=== GIVEN RECORDS ===
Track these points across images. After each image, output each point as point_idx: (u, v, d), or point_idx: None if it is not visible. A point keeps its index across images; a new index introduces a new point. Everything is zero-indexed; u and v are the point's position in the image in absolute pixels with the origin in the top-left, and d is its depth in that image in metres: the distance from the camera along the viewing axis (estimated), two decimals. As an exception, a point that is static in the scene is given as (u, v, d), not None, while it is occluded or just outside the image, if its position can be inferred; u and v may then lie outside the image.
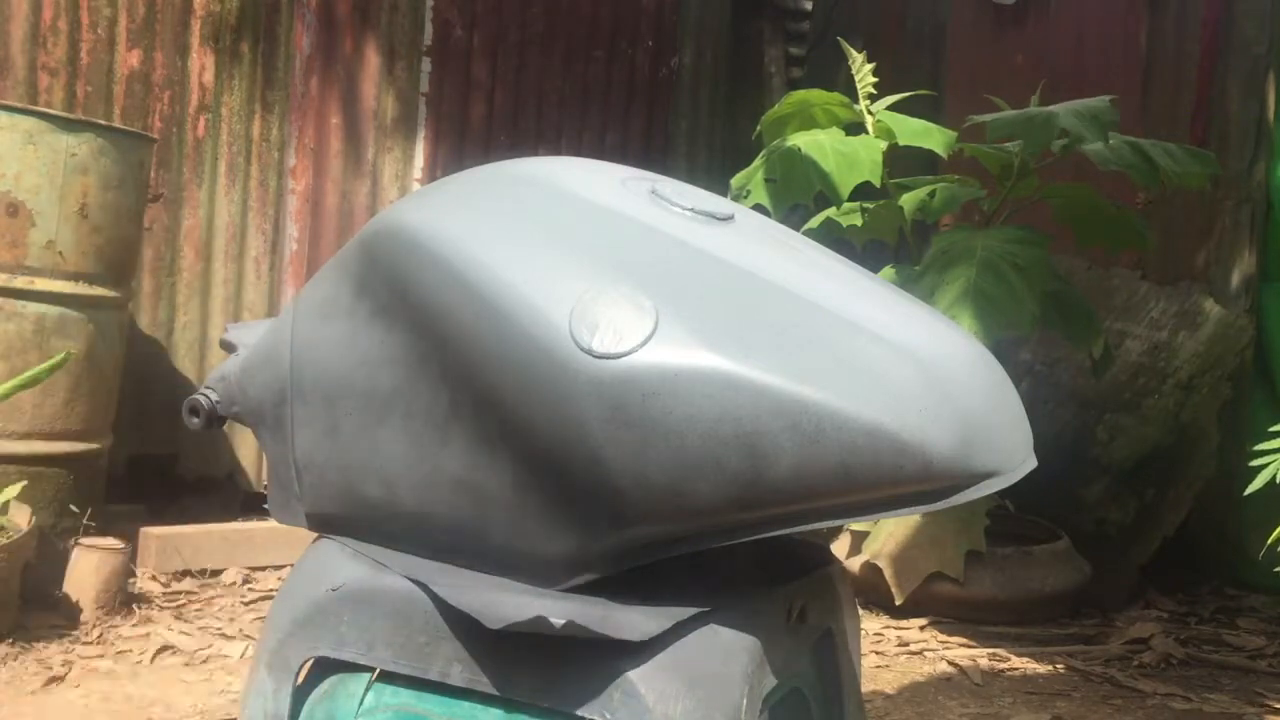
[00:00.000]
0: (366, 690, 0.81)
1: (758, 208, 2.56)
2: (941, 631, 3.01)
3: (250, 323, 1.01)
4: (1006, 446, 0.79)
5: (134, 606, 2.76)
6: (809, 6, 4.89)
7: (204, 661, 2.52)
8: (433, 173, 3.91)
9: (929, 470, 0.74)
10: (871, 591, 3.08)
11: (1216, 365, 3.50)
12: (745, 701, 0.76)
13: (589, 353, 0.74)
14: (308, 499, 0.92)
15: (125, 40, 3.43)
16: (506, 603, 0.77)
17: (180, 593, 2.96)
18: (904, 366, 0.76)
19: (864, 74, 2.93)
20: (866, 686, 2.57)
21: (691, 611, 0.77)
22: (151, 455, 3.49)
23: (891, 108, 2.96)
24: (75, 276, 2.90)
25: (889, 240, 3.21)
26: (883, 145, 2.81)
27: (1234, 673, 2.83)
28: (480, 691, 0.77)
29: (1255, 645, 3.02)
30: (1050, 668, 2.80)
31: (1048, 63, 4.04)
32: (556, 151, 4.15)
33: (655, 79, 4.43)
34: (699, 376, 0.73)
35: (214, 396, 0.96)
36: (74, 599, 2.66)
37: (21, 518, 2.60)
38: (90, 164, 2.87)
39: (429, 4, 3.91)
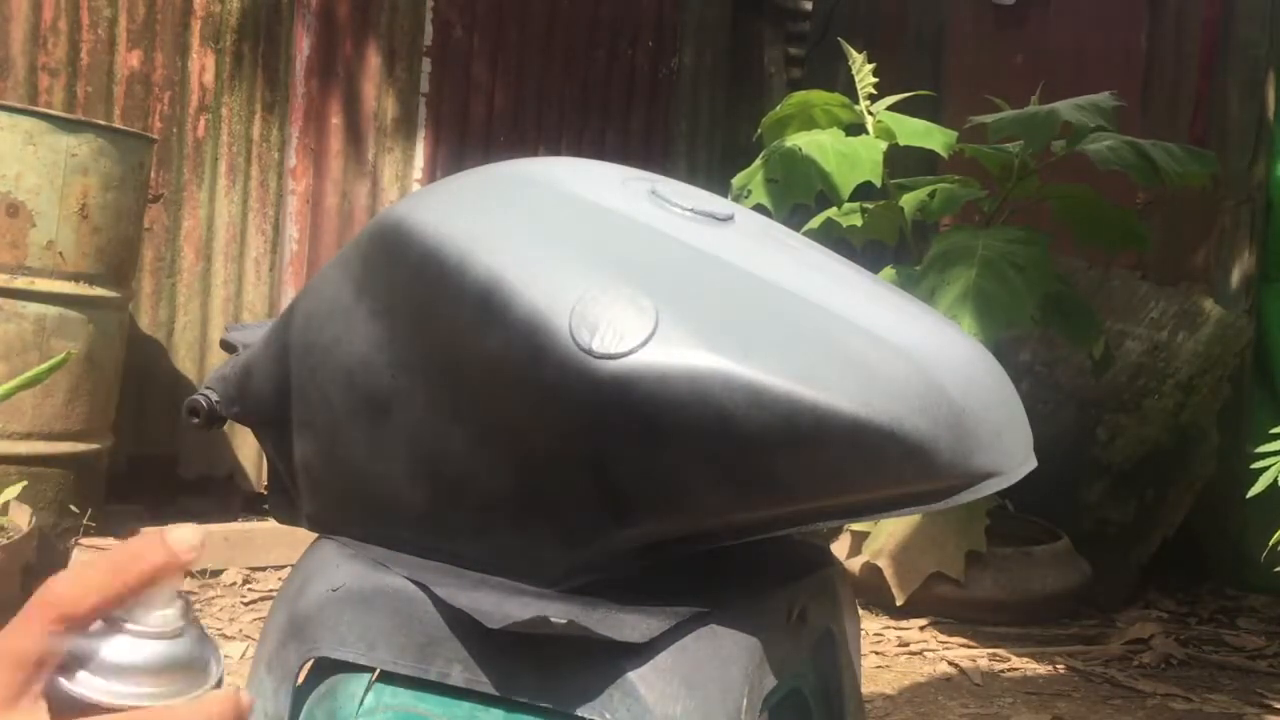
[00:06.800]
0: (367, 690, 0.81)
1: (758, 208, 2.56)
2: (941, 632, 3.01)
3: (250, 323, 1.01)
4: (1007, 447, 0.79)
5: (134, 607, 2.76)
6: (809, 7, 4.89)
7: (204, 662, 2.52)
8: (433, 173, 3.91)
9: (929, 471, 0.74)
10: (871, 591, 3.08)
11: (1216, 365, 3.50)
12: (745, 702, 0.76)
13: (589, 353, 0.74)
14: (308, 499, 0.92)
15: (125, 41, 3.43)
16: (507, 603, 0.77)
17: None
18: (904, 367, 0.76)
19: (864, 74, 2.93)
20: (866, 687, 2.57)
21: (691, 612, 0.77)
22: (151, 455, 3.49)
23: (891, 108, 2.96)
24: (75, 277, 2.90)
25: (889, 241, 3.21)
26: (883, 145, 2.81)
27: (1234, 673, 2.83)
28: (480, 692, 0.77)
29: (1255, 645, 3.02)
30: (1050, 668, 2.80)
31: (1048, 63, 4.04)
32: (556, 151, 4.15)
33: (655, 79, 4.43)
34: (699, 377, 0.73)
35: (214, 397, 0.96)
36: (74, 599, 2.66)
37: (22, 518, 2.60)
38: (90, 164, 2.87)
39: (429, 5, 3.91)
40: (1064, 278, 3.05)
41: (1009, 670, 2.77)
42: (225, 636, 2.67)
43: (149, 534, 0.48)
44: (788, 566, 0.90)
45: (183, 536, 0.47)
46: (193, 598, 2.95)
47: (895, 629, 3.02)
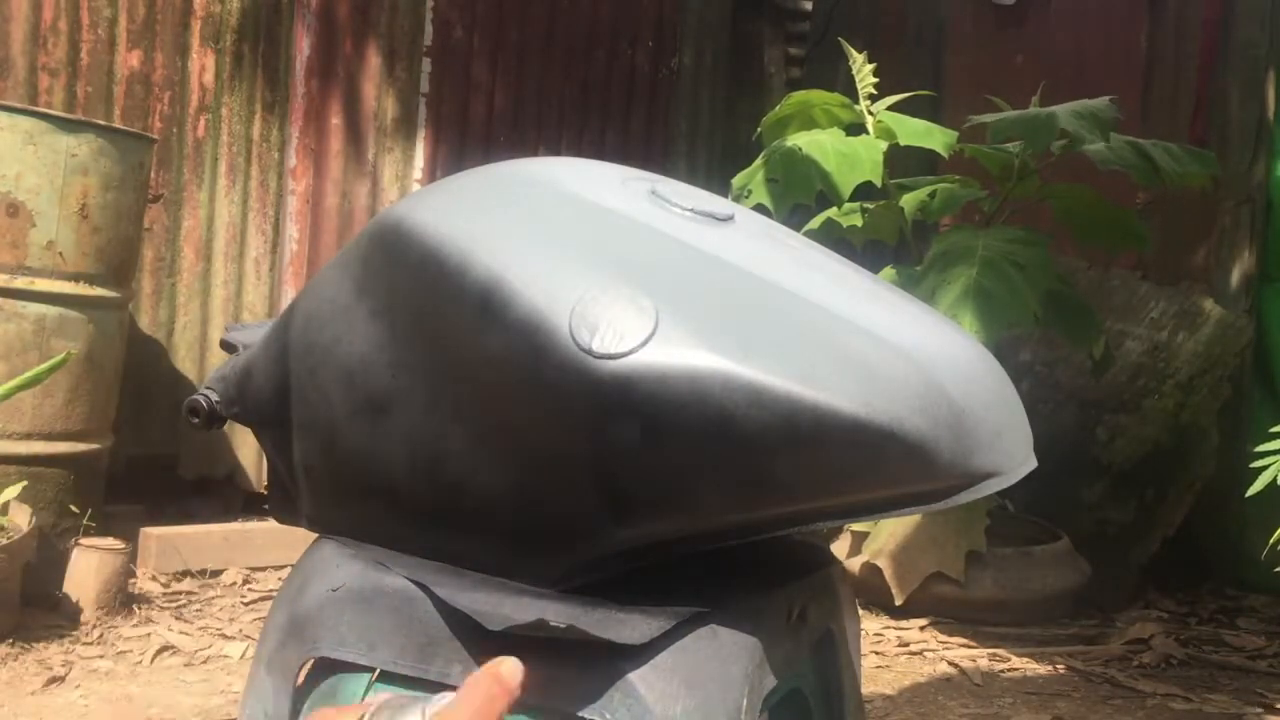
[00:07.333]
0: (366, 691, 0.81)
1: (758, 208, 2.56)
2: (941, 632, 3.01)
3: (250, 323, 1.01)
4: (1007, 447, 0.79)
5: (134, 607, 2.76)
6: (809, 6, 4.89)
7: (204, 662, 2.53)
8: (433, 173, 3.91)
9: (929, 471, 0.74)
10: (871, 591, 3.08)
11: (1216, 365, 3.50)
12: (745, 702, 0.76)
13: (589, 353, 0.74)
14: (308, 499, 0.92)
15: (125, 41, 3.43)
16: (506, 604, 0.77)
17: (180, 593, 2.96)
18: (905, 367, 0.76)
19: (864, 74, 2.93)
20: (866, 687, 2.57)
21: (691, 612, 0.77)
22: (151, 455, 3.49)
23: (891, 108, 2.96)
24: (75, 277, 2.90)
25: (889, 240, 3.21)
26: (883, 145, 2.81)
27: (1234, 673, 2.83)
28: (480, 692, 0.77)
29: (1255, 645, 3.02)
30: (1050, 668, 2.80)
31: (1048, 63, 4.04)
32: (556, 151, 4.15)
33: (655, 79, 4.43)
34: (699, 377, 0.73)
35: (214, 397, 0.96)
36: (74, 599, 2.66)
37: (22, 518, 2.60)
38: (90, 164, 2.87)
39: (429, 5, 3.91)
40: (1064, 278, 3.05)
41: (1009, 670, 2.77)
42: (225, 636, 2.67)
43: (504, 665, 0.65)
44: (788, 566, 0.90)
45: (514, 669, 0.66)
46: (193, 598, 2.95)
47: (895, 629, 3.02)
===
=== GIVEN RECORDS ===
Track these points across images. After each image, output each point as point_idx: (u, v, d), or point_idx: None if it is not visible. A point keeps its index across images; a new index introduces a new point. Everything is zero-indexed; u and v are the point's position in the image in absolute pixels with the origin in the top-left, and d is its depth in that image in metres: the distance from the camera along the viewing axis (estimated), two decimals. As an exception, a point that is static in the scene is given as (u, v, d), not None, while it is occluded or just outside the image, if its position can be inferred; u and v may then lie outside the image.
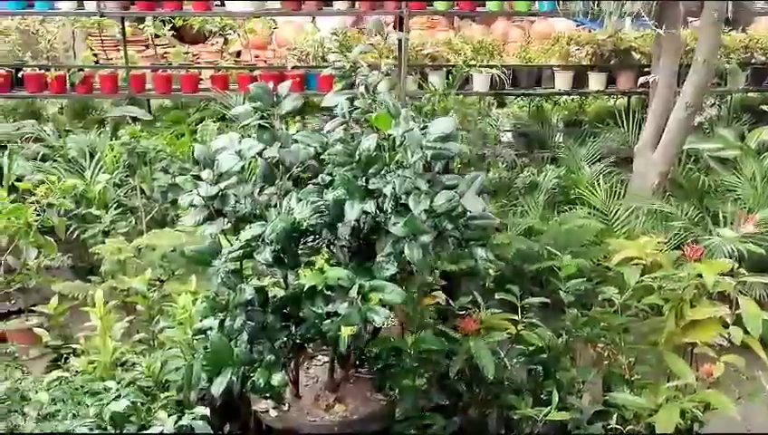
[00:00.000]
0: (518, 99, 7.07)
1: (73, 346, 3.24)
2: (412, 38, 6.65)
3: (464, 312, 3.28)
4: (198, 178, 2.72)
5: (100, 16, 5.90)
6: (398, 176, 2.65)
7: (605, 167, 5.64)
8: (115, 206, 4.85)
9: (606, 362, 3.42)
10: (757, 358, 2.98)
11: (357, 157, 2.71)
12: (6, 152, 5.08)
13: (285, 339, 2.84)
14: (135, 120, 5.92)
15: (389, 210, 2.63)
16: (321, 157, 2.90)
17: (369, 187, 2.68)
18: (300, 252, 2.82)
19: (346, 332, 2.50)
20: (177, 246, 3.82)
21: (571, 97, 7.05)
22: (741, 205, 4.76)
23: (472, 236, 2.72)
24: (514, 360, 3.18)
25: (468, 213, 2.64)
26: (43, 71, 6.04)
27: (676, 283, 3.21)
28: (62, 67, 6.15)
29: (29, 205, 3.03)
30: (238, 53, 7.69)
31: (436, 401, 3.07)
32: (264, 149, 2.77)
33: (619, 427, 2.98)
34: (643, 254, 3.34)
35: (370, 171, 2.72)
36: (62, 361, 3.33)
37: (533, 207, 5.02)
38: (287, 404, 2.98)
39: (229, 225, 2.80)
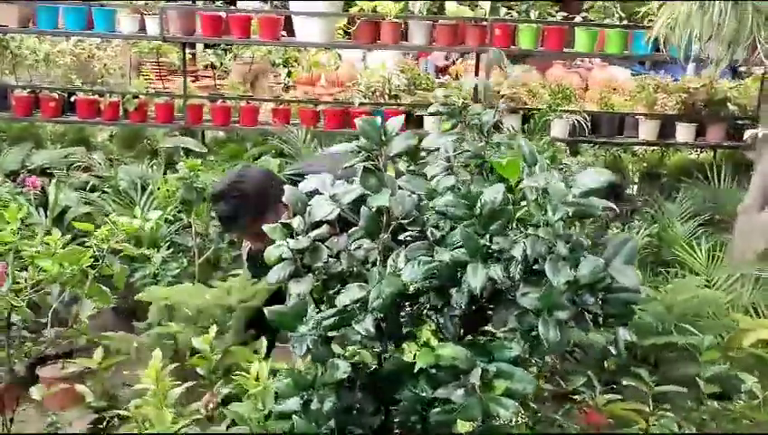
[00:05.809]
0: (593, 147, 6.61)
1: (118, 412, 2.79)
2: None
===
=== GIVEN RECORDS ===
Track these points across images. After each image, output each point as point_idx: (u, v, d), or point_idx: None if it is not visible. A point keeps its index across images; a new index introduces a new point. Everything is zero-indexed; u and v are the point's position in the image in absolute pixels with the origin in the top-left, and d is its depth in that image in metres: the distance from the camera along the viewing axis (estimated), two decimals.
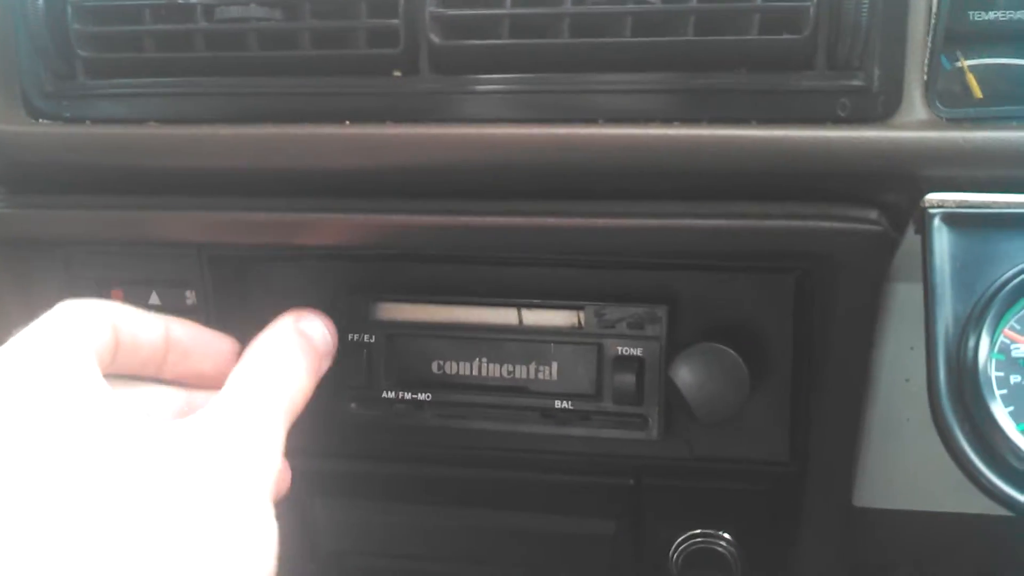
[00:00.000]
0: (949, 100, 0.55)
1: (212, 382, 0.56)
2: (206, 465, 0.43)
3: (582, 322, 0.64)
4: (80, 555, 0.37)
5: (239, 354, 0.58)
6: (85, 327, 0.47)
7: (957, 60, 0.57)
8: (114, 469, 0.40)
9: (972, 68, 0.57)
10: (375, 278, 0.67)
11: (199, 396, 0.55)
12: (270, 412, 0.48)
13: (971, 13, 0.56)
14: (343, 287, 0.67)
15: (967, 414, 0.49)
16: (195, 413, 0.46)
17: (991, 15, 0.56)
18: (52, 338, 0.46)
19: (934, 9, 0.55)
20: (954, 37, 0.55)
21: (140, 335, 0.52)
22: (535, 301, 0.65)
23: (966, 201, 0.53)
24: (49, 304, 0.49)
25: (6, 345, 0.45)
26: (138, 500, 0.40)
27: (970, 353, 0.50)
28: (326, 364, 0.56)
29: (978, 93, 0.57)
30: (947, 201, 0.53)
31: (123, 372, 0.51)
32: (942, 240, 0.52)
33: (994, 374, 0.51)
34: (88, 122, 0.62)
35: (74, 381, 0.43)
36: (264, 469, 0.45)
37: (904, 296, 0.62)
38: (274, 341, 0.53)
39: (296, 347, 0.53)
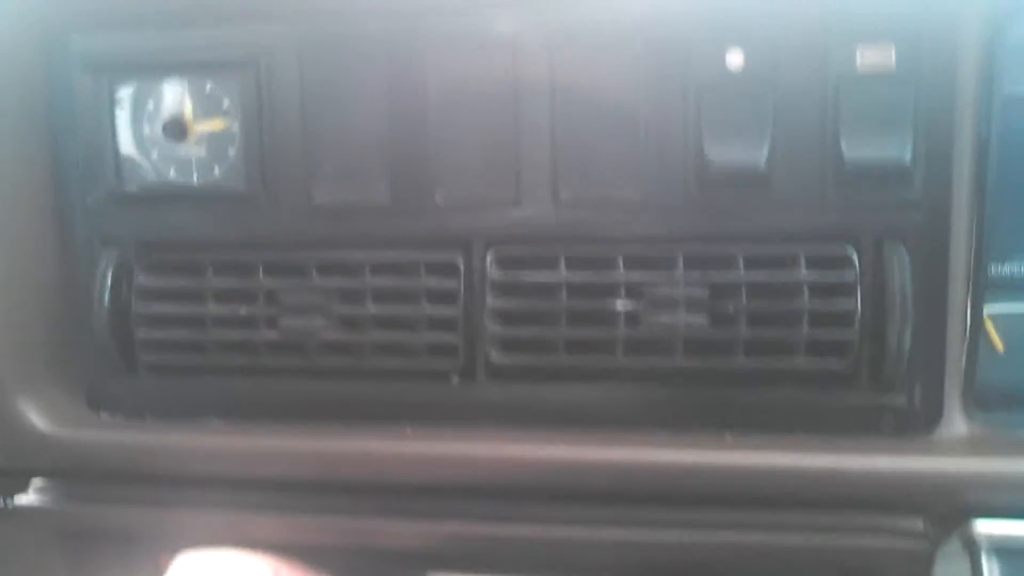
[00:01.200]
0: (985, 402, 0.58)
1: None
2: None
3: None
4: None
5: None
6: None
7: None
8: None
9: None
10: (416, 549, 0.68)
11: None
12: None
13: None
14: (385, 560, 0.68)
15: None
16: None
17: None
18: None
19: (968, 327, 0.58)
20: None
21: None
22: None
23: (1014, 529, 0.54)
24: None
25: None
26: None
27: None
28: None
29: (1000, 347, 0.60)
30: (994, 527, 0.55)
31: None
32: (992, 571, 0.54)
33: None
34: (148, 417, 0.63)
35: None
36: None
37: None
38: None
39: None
===
- WHAT TO WORK ON -
Extract exactly and only the lines above from the line containing "17: (991, 15, 0.56)" through the line containing "39: (296, 347, 0.53)", both end lines included.

- SOLUTION TO THIS TASK -
17: (991, 15, 0.56)
18: (52, 338, 0.46)
19: (934, 9, 0.55)
20: (954, 37, 0.55)
21: (140, 335, 0.52)
22: (535, 301, 0.65)
23: (966, 201, 0.53)
24: (49, 304, 0.49)
25: (6, 345, 0.45)
26: (138, 500, 0.40)
27: (970, 353, 0.50)
28: (326, 364, 0.56)
29: (978, 93, 0.57)
30: (947, 201, 0.53)
31: (123, 372, 0.51)
32: (942, 240, 0.52)
33: (994, 374, 0.51)
34: (88, 122, 0.62)
35: (74, 381, 0.43)
36: (264, 469, 0.45)
37: (904, 296, 0.62)
38: (274, 341, 0.53)
39: (296, 347, 0.53)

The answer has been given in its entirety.